[guest post by Dana]
The New York Times reports that White House trade adviser Peter Navarro sent a memo to the National Security Council and other administration officials, including then acting chief of staff, Mick Mulvaney, warning about a possible pandemic. The report notes that it is not known whether President Trump saw the memo:
A top White House adviser starkly warned Trump administration officials in late January that the coronavirus crisis could cost the United States trillions of dollars and put millions of Americans at risk of illness or death.
The warning, written in a memo by Peter Navarro, President Trump’s trade adviser, is the highest-level alert known to have circulated inside the West Wing as the administration was taking its first substantive steps to confront a crisis that had already consumed China’s leaders and would go on to upend life in Europe and the United States.
“The lack of immune protection or an existing cure or vaccine would leave Americans defenseless in the case of a full-blown coronavirus outbreak on U.S. soil,” Mr. Navarro’s memo said. “This lack of protection elevates the risk of the coronavirus evolving into a full-blown pandemic, imperiling the lives of millions of Americans.”
Mr. Navarro said in the memo that the administration faced a choice about how aggressive to be in containing an outbreak, saying the human and economic costs would be relatively low if it turned out to be a problem along the lines of a seasonal flu.
But he went on to emphasize that the “risk of a worst-case pandemic scenario should not be overlooked” given the information coming from China.
The memo was dated January 29. This was the same day that the White House announced the formation of the Coronavirus Task Force. One day later, WHO declared a global health emergency and President Trump said during a speech in Michigan, that there was nothing to worry about:
“We think we have it very well under control. We have very little problem in this country at this moment — five — and those people are all recuperating successfully. But we’re working very closely with China and other countries, and we think it’s going to have a very good ending for us … that I can assure you.”

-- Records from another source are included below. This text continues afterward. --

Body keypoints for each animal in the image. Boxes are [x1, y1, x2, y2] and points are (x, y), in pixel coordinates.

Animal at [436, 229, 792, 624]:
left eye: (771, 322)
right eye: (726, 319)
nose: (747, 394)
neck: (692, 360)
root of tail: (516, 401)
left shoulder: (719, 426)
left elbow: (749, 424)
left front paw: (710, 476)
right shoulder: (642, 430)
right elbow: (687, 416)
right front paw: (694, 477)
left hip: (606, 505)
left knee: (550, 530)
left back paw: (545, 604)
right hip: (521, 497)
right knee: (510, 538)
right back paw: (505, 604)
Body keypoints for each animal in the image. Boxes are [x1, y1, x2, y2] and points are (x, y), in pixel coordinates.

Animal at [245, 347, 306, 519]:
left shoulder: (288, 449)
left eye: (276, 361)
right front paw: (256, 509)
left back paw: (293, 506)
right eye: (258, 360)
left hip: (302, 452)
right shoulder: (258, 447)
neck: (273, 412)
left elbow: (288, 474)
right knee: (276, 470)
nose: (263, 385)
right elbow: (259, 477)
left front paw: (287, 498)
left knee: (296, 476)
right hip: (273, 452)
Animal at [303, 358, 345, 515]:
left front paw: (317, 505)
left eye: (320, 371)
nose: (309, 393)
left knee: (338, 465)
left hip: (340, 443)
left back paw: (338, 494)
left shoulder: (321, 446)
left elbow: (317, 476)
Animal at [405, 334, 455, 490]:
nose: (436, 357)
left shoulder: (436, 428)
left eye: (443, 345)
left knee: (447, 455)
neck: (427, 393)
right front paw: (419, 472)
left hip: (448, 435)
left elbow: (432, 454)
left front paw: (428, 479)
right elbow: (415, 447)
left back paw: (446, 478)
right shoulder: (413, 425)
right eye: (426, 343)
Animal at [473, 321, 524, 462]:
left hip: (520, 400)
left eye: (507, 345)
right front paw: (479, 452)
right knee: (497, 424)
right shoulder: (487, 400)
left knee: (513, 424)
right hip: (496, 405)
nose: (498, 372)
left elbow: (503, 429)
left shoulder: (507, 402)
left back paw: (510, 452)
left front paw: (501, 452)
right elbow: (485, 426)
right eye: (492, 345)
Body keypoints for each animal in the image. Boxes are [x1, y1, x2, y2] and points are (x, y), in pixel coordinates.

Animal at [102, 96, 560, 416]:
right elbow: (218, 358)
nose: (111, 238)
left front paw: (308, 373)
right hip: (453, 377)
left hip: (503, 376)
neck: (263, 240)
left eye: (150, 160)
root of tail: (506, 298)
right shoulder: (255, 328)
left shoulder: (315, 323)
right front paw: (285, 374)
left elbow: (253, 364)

On January 31, the United States enacted travel restrictions on China.
A partial breakdown of the memo:
The Jan. 29 memo set out two stark choices: “Aggressive Containment versus No Containment.”
Navarro compared cost estimates for the choices and wrote that the Council of Economic Advisers’ estimates for stopping travel from China to the U.S. would be $2.9 billion per month. If the virus turned out to be a pandemic, that travel ban could extend 12 months and cost the U.S. $34.6 billion.
Doing nothing (the “No Containment” option) could range from “zero economic costs” to $5.7 trillion depending on the lethality of the virus.
On February 23, Navarro sent another memo. This came three days after the WHO reported that there were nearly 77,000 cases worldwide in 27 countries. In the memo, he warned of an “increasing probability of a full-blown COVID-19 pandemic that could infect as many as 100 million Americans, with a loss of life of as many as 1.2 million souls.”
One day after the second memo was sent, President Trump told Americans that the situation was “very much under control”:
…the memo called for an increase funding for the government to purchase personal protective equipment for health care workers, estimating they would need “at least a billion face masks” over a four-to-six-month period.
Mr. Navarro’s memo is evidence that some in the upper ranks of the administration had at least considered the possibility of the outbreak turning into something far more serious than Mr. Trump was acknowledging publicly at the time.
The memos appear to undercut President Trump’s continued claims that everything was under control, when in fact, it wasn’t. On March 17, the President admitted that it was a pandemic, while giving himself a pat on the back:
“This is a pandemic. I felt it was a pandemic long before it was called a pandemic.”